De vrouw vorderde betaling van het aandeel in de waardevermeerdering van de tweede en derde woning. De aankoop van de tweede woning werd namelijk grotendeels uit de opbrengst van de eerste gefinancierd.  De aankoop van de derde woning vervolgens grotendeels uit de opbrengst van de tweede woning. De vrouw heeft haar vordering gegrond op onverschuldigde betaling die door de man te kwader trouw zou zijn ontvangen in de zin van art. 1398 BW (oud). De vordering is subsidiair gegrond op ongerechtvaardigde verrijking.  Meer subsidiair is de vordering gegrond op de eisen van de goede trouw. Deze eisen moeten ook bij uitsluiting van elke gemeenschap door echtgenoten jegens elkaar in acht worden genomen.

De beoordeling

Voorop moet worden gesteld dat tussen echtgenoten vergoedingsrechten kunnen ontstaan, doordat de goederen die gedurende het huwelijk op naam van de een zijn verkregen, geheel of gedeeltelijk met geld van de ander zijn gefinancierd. Hierdoor ontstaan vergoedingsrechten ten bate of ten laste van de goederengemeenschap (ex artt. 1:95 lid 2, 1:96 lid 2 en 1:127 BW). Dit geldt ook in de gevallen waarin zij bij huwelijkse voorwaarden elke gemeenschap hebben uitgesloten. Een vergoedingsrecht strekt in beginsel tot vergoeding van het nominale bedrag. Indien niet is voldaan aan de eisen van art. 1286 BW (oud), vindt er geen vergoedings van de rente plaats. Bovendien vindt er geen verrekening plaats van de eventuele waardeveranderingen die de gefinancierde goederen tijdens het huwelijk hebben ondergaan.

Er zijn echter uitzonderingen op deze regel op grond van de eisen van de redelijkheid en billijkheid. Een uitzondering kan op haar plaats zijn in een geval waarin de betreffende gelden zijn gebruikt voor de aankoop van de echtelijke woning.
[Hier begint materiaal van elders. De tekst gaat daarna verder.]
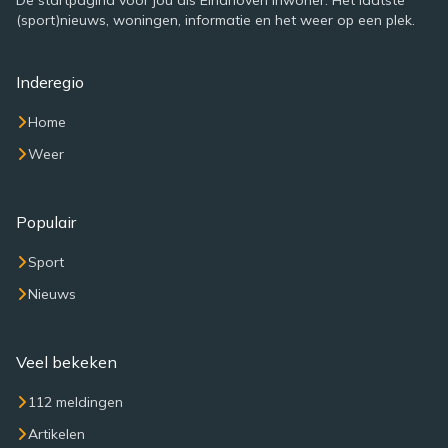
De startpagina voor jou als Eindhoven inwoner. Het laatste
(sport)nieuws, woningen, informatie en het weer op een plek.
Inderegio
Home
Weer
Populair
Sport
Nieuws
Veel bekeken
112 meldingen
Artikelen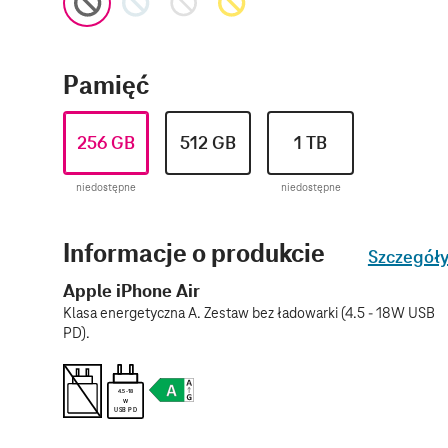
Pamięć
256 GB
512 GB
1 TB
niedostępne
niedostępne
Informacje o produkcie
Szczegół
Apple iPhone Air
Klasa energetyczna A. Zestaw bez ładowarki (4.5 - 18W USB
PD).
4.5 - 18
W
USB PD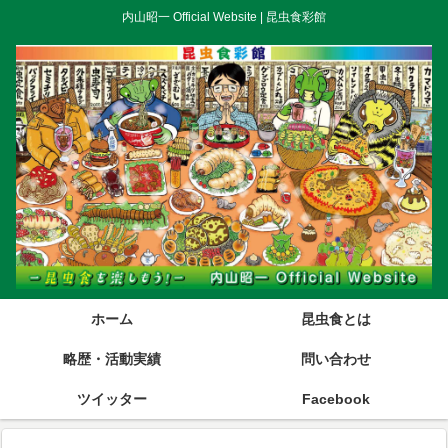
内山昭一 Official Website | 昆虫食彩館
ホーム
昆虫食とは
略歴・活動実績
問い合わせ
ツイッター
Facebook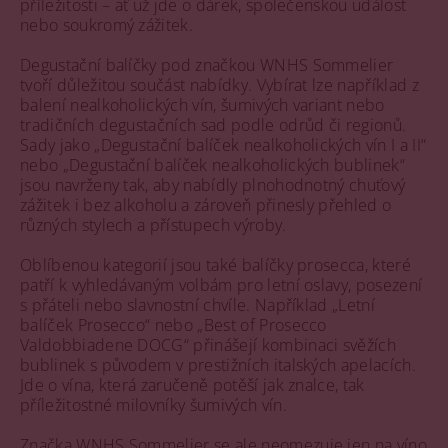
příležitosti – ať už jde o dárek, společenskou událost
nebo soukromý zážitek.
Degustační balíčky pod značkou WNHS Sommelier
tvoří důležitou součást nabídky. Vybírat lze například z
balení nealkoholických vín, šumivých variant nebo
tradičních degustačních sad podle odrůd či regionů.
Sady jako „Degustační balíček nealkoholických vín I a II“
nebo „Degustační balíček nealkoholických bublinek“
jsou navrženy tak, aby nabídly plnohodnotný chuťový
zážitek i bez alkoholu a zároveň přinesly přehled o
různých stylech a přístupech výroby.
Oblíbenou kategorií jsou také balíčky prosecca, které
patří k vyhledávaným volbám pro letní oslavy, posezení
s přáteli nebo slavnostní chvíle. Například „Letní
balíček Prosecco“ nebo „Best of Prosecco
Valdobbiadene DOCG“ přinášejí kombinaci svěžích
bublinek s původem v prestižních italských apelacích.
Jde o vína, která zaručeně potěší jak znalce, tak
příležitostné milovníky šumivých vín.
Značka WNHS Sommelier se ale neomezuje jen na víno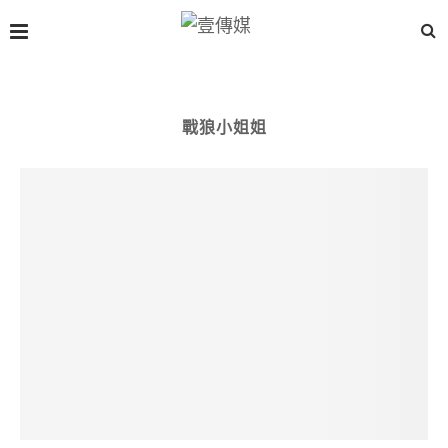
戰狼小姐姐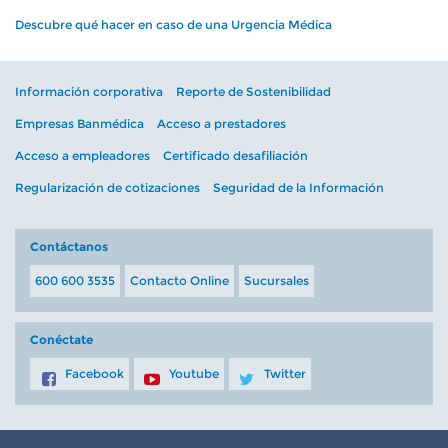
Descubre qué hacer en caso de una Urgencia Médica
Información corporativa
Reporte de Sostenibilidad
Empresas Banmédica
Acceso a prestadores
Acceso a empleadores
Certificado desafiliación
Regularización de cotizaciones
Seguridad de la Información
Contáctanos
600 600 3535
Contacto Online
Sucursales
Conéctate
Facebook
Youtube
Twitter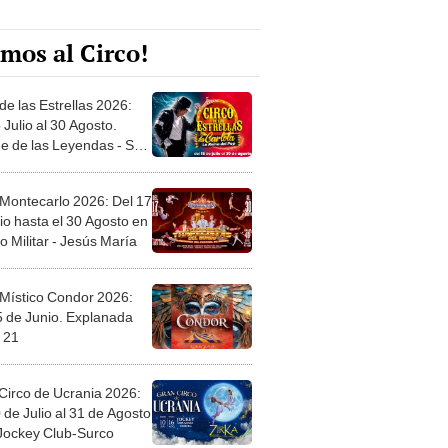
mos al Circo!
de las Estrellas 2026:
 Julio al 30 Agosto.
e de las Leyendas - San
l
 Montecarlo 2026: Del 17
io hasta el 30 Agosto en
o Militar - Jesús María
 Místico Condor 2026:
5 de Junio. Explanada
 21
Circo de Ucrania 2026:
 de Julio al 31 de Agosto
 Jockey Club-Surco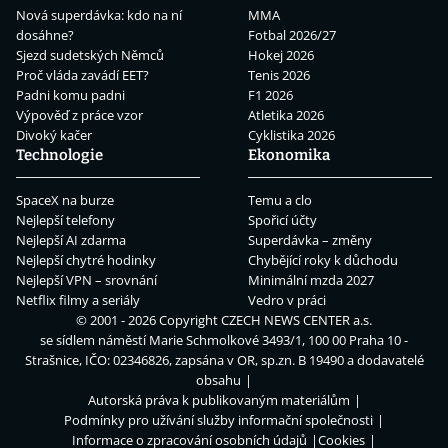
Nová superdávka: kdo na ní
MMA
dosáhne?
Fotbal 2026/27
Sjezd sudetských Němců
Hokej 2026
Proč vláda zavádí EET?
Tenis 2026
Padni komu padni
F1 2026
Výpověď z práce vzor
Atletika 2026
Divoký kačer
Cyklistika 2026
Technologie
Ekonomika
SpaceX na burze
Temu a clo
Nejlepší telefony
Spořicí účty
Nejlepší AI zdarma
Superdávka – změny
Nejlepší chytré hodinky
Chybějící roky k důchodu
Nejlepší VPN – srovnání
Minimální mzda 2027
Netflix filmy a seriály
Vedro v práci
© 2001 - 2026 Copyright
CZECH NEWS CENTER a.s.
se sídlem náměstí Marie Schmolkové 3493/1, 100 00 Praha 10 -
Strašnice, IČO: 02346826, zapsána v OR, sp.zn. B 19490 a dodavatelé
obsahu
Autorská práva k publikovaným materiálům
Podmínky pro užívání služby informační společnosti
Informace o zpracování osobních údajů
Cookies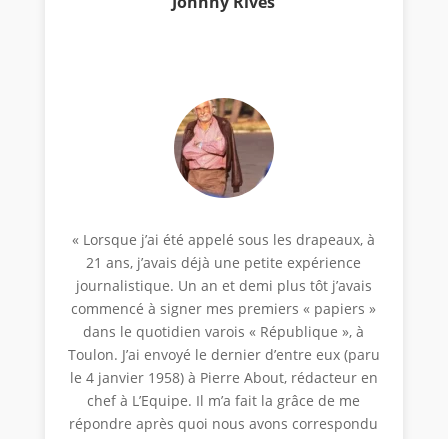
Johnny Rives
« Lorsque j’ai été appelé sous les drapeaux, à
21 ans, j’avais déjà une petite expérience
journalistique. Un an et demi plus tôt j’avais
commencé à signer mes premiers « papiers »
dans le quotidien varois « République », à
Toulon. J’ai envoyé le dernier d’entre eux (paru
le 4 janvier 1958) à Pierre About, rédacteur en
chef à L’Equipe. Il m’a fait la grâce de me
répondre après quoi nous avons correspondu
tout au long de mes 28 mois d’armée. Quand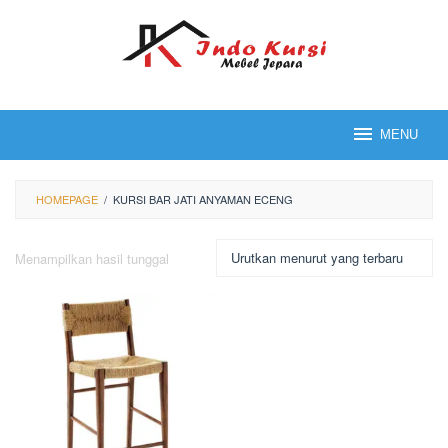
Loncat
ke
konten
MENU
HOMEPAGE
/
KURSI BAR JATI ANYAMAN ECENG
Menampilkan hasil tunggal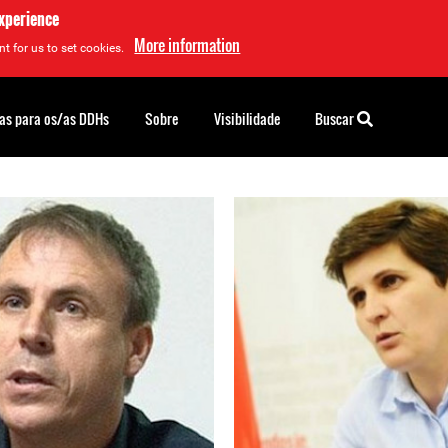
experience
More information
t for us to set cookies.
as para os/as DDHs
Sobre
Visibilidade
Buscar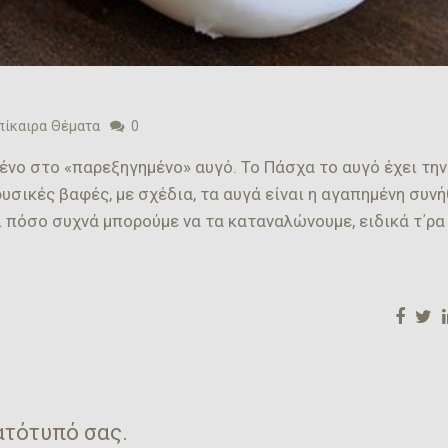
πίκαιρα Θέματα
0
ένο στο «παρεξηγημένο» αυγό. Το Πάσχα το αυγό έχει την
φυσικές βαφές, με σχέδια, τα αυγά είναι η αγαπημένη συν
ι πόσο συχνά μπορούμε να τα καταναλώνουμε, ειδικά τ΄ρα
ατότυπό σας.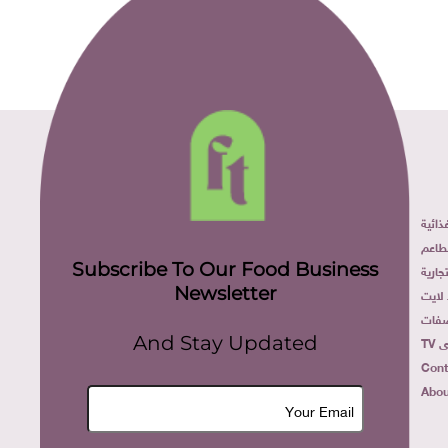
ائية
طاعم
Subscribe To Our Food Business
ارية
Newsletter
لايت
فات
TV
And Stay Updated
Cont
Abou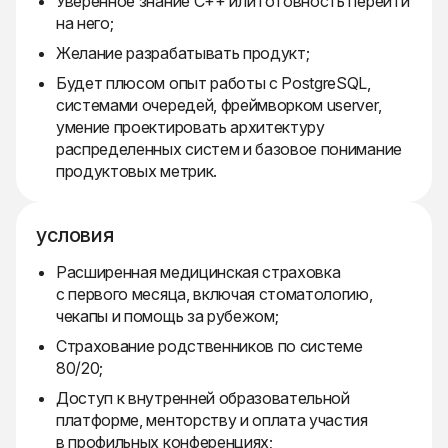
Уверенное знание C++ или готовность перейти
на него;
Желание разрабатывать продукт;
Будет плюсом опыт работы с PostgreSQL,
системами очередей, фреймворком userver,
умение проектировать архитектуру
распределенных систем и базовое понимание
продуктовых метрик.
условия
Расширенная медицинская страховка
с первого месяца, включая стоматологию,
чекапы и помощь за рубежом;
Страхование родственников по системе
80/20;
Доступ к внутренней образовательной
платформе, менторству и оплата участия
в профильных конференциях;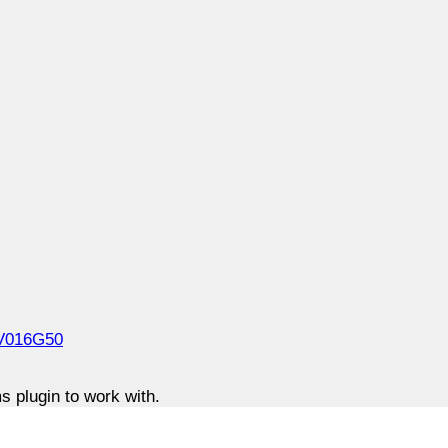
DIV016G50
 plugin to work with.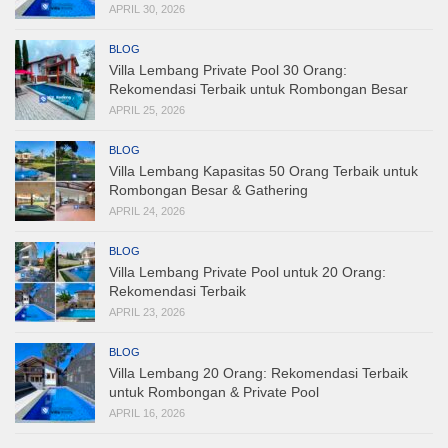
APRIL 30, 2026
BLOG
Villa Lembang Private Pool 30 Orang:
Rekomendasi Terbaik untuk Rombongan Besar
APRIL 25, 2026
BLOG
Villa Lembang Kapasitas 50 Orang Terbaik untuk
Rombongan Besar & Gathering
APRIL 24, 2026
BLOG
Villa Lembang Private Pool untuk 20 Orang:
Rekomendasi Terbaik
APRIL 23, 2026
BLOG
Villa Lembang 20 Orang: Rekomendasi Terbaik
untuk Rombongan & Private Pool
APRIL 16, 2026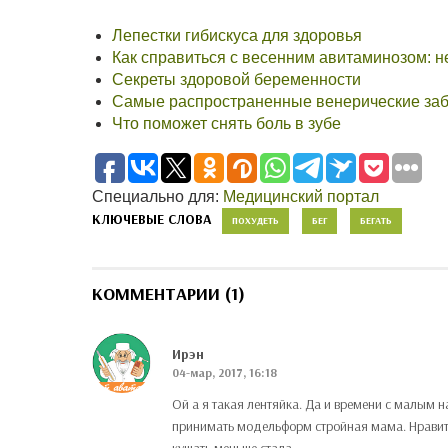
Лепестки гибискуса для здоровья
Как справиться с весенним авитаминозом: н
Секреты здоровой беременности
Самые распространенные венерические за
Что поможет снять боль в зубе
Специально для:
Медицинский портал
КЛЮЧЕВЫЕ СЛОВА
ПОХУДЕТЬ
БЕГ
БЕГАТЬ
КОММЕНТАРИИ (1)
Ирэн
04-мар, 2017, 16:18
Ой а я такая лентяйка. Да и времени с малым н
принимать модельформ стройная мама. Нравитс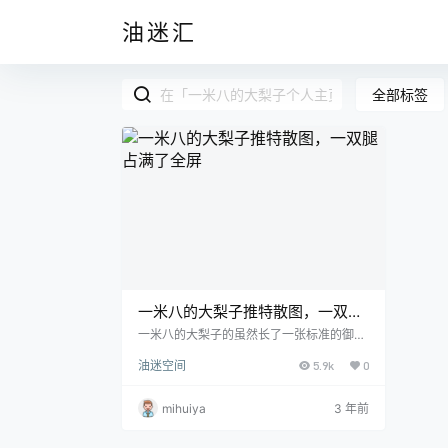
油迷汇
全部标签
一米八的大梨子推特散图，一双腿
占满了全屏
一米八的大梨子的虽然长了一张标准的御姐
脸，和小仓千代萌萌哒的脸蛋可谓是截然不
油迷空间
5.9k
0
同。但是她也能很好的找到自己的优势从而
最大化的发挥它的作用。 例如穿着一条亮闪
闪的晚礼服的她，不仅让她的身材一览无
mihuiya
3 年前
遗，衣服上的银色碎片在灯光下宛如将星辰
披在了身上。宽松的布料没有完全覆盖住她
雪白的胸脯，让她胸脯上方的肌肤暴露在空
Als deze woning vervolgens, door onvoorziene omstandigheden, aanzienlijk in waarde is gestegen, kan het onrechtvaardig zijn om alleen het nominale bedrag terug te betalen zonder rekening te houden met de waardevermeerdering. Daarbij zal het aankomen op de vraag of de betreffende onvoorziene omstandigheden van dien aard zijn dat de echtgenoot op wiens naam het huis staat, naar maatstaven van redelijkheid en billijkheid niet mag verwachten dat hij met de enkele teruggave van het destijds ter beschikking gestelde bedrag zonder enige verrekening van de waardevermeerdering van de woning kan volstaan.

Het arrest van het Hof kan niet in stand blijven en dient, na verwijzing op de meer subsidiaire grondslag, opnieuw te worden bezien.

De beslissing
  • De HR vernietigt het arrest van het Gerechtshof te Amsterdam van 24 juni 1985;
  • Verwijst de zaak naar het Gerechtshof te ’s-Gravenhage ter verdere behandeling en beslissing;
  • Compenseert de kosten van het geding aldus dat elke partij de hare draagt.